Previously seen in Wisconsin in 2015-2016, Elizabethkingia seems to have made its way to the Empire state.
In late 2015, officials at the US Centers for Disease Control and Prevention (CDC) were alerted to the identification of a patient infected with Elizabethkingia anopheles in Wisconsin. By January 2016, 5 more cases had been reported, and by March 2016, the case count was up to 48.
The multidrug-resistant Gram-negative bacterium Elizabethkingia anopheles (E. anopheles) was discovered in the midgut of the Anopheles gambiae mosquito in 2011, according to an article in the February 2015 issue of Emerging Infectious Diseases. Symptoms of infection include fever, shortness of breath, chills, cellulitis.

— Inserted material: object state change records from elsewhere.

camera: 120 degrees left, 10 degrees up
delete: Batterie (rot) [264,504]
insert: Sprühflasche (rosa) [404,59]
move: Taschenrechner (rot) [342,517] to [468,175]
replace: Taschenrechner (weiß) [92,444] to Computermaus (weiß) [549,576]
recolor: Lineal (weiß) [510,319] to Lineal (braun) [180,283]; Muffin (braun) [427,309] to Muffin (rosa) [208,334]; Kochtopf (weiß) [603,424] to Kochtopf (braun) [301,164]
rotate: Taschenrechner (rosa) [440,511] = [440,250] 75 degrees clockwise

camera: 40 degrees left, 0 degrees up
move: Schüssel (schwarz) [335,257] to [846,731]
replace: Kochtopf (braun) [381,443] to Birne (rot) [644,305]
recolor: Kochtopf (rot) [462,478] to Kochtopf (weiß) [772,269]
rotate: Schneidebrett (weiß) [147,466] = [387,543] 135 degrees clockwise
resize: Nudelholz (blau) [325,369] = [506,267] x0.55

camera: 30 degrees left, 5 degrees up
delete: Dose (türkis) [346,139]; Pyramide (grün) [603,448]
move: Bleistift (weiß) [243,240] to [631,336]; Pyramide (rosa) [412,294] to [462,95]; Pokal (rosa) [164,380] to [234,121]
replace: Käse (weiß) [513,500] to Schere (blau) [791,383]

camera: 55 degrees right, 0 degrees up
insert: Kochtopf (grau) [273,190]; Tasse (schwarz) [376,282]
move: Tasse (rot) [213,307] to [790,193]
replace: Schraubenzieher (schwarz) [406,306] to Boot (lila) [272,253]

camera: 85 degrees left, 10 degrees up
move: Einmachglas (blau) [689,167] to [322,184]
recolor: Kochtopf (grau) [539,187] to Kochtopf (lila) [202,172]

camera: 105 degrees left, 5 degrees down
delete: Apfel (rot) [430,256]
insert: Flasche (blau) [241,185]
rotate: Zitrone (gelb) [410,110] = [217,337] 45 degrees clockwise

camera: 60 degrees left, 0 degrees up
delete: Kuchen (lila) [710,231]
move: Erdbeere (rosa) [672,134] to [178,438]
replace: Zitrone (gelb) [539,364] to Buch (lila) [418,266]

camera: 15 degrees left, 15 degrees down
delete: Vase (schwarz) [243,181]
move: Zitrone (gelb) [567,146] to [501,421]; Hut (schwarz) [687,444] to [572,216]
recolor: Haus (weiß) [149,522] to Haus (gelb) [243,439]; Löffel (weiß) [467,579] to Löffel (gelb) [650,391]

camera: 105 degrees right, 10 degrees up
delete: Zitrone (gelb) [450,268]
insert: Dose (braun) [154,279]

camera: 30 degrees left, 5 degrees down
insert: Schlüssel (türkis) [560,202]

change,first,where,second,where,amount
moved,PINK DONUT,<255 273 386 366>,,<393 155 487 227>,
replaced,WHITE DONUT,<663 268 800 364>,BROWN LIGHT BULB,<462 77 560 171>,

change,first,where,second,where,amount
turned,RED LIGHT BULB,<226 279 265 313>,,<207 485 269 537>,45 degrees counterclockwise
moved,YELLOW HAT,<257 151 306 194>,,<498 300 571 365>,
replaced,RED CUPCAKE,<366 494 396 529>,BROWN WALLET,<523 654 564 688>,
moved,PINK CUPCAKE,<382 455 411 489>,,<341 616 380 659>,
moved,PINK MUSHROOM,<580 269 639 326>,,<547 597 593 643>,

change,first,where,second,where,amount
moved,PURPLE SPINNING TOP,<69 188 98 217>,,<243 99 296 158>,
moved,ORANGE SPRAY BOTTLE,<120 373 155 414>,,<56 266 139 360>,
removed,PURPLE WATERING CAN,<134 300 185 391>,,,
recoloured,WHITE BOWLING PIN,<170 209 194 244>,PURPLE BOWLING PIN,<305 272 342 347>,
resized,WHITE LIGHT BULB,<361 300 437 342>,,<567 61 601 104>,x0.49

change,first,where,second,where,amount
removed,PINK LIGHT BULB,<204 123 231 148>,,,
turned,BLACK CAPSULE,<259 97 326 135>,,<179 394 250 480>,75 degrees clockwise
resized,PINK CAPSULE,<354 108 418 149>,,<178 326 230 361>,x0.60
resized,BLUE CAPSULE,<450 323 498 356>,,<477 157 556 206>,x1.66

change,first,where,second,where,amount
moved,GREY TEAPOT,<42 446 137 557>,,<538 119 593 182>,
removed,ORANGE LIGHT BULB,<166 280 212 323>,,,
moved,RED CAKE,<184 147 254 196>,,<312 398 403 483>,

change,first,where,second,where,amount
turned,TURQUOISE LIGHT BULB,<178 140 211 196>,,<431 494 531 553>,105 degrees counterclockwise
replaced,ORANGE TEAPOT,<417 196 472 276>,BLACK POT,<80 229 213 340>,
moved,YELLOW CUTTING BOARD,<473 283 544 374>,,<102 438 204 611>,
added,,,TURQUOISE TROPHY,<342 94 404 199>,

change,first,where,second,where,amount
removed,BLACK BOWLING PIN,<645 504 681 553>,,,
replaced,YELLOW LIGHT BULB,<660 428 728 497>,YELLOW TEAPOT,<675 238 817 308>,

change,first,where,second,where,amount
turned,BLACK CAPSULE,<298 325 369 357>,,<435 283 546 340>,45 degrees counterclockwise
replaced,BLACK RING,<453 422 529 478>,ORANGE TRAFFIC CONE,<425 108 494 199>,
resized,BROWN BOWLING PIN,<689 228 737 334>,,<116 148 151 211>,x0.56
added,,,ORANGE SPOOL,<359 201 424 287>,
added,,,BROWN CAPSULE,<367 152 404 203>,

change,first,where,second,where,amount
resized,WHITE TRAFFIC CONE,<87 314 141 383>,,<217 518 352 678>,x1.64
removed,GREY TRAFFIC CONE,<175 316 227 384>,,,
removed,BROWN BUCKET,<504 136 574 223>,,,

This year, Rochester, New York, has seen their own share of cases, with 4 patients identified as being infected with Elizabethkingia bacteria between December 2017 and January 2018. Contagion® sat down with Emil Lesho, DO, FACP, FIDSA, FSHEA, healthcare epidemiologist in the Infectious Diseases Unit at Rochester Regional Health in Rochester while at the SHEA 2018 Conference who explained more information about what makes Elizabethkingia unique (see video below).
According to Dr. Lesho, the challenge with Elizabethkingia is that clinical labs are unable to identify the pathogen to the species level. [The results will show] Elizabethkingia meningoseptica, but sometimes, the pathogen is really E. anopheles.
In the cases in Rochester, E. meningoseptica was isolated from the blood of 3 patients; however, further analysis through whole-genome sequencing (WGS) revealed that 2 of the patients infected with E. meningoseptica were, in fact, infected with E. anopheles, and 1 was positive for E. miricola. An additional case of E. anopheles was found in a “previously healthy 17-month-old infant [who was] admitted [to the hospital] for respiratory distress, fever, sepsis, and pneumonia,” according to Dr. Lesho. Unlike previous cases of the infection seen in infants, this infant had not had previous health care contact. The infant was treated with ampicillin and ceftriaxone for 2 days and after rapid improvement was discharged 4 days after admission.
Of note is that “there was some clinical concern as to whether the isolate was a contaminate, or whether it was a true bloodstream infection,” said Dr. Lesho, but this was found not to be the case.
Another case of E. anopheles was found from a culture taken from a 70-year-old female patient with chronic heart failure, metastatic cancer, and recurrent catheter-associated bacteremia who was dialysis dependent. The culture was taken on day 23 of admission. Bacteremia cleared and sepsis parameters normalized in the patient after approximately 2 to 3 days of treatment with minocycline and cefepime, which, according to Dr. Lesho, have been found to retain some activity against Elizabethkingia; however, the patient died of her comorbidities after discharge.
Neither of these patients had traveled outside of New York state. Both of the strains of E. anopheles found were “distinct strains separated by >500 single nucleotide polymorphisms (SNPs).” Furthermore, the E. anopheles isolated from the infant patient contained genes encoding resistance to extended-spectrum beta-lactams (blaCME-1), and carbapenems (blaB, blaGOB-4). The infant’s isolate was closely related (80 to 90 SNPs) to an E. anopheles isolate from the Illinois cluster. Epidemiologic and genomic evidence from the New York cases did not support a common source.
The investigators believe that more cases are needed to determine if this represents a re-emergence of these bacteria or surveillance bias. “What we concluded is that, based on our experience, more reports like ours are needed in order to determine if they represent surveillance bias,” said Dr. Lesho. “We need those reports to determine whether it's just that we are better at detecting [these pathogens] and that we’re aware of the problem, or, it is really a re-emerging pathogen, that, based on what happened in Wisconsin, has the potential to harm people.”
Because clinical labs are not always capable of identifying the pathogen to the species level there could be more cases that are going undetected. Clinicians should be vigilant and if cases of E. meningoseptica are being picked up by their lab, they should consider sending those samples out to a reference lab. “Our mass spectroscopy (Vitek 2) misidentified all [the samples],” said Dr. Lesho; however, the lab technicians knew they needed to looked harder at the samples because they were current on the literature and alerts coming out of the CDC and state and local health departments. “Having a vigilant lab that works closely with the infectious disease team and the infection control team [helped us] not only with these Elizabethkingia cases, but also with the first case of Candida auris (outside the metropolitan area of New York City), which was found at our hospital,” shared Dr. Lesho (see video).
In terms of whether or not there should be concern that Elizabethkingia is going to become a new pathogen to worry about Dr. Lesho shared that, “the major studies that were published by the investigators that did WGS and mutation analysis of the Wisconsin outbreak strains concluded that the strain had the potential for rapid evolution and adaptability, and as a result, they called for ongoing surveillance.” However, he does not feel that there should be cause for panic or alarm. “If this was an outbreak,” he said, “we would be seeing more cases, by now.”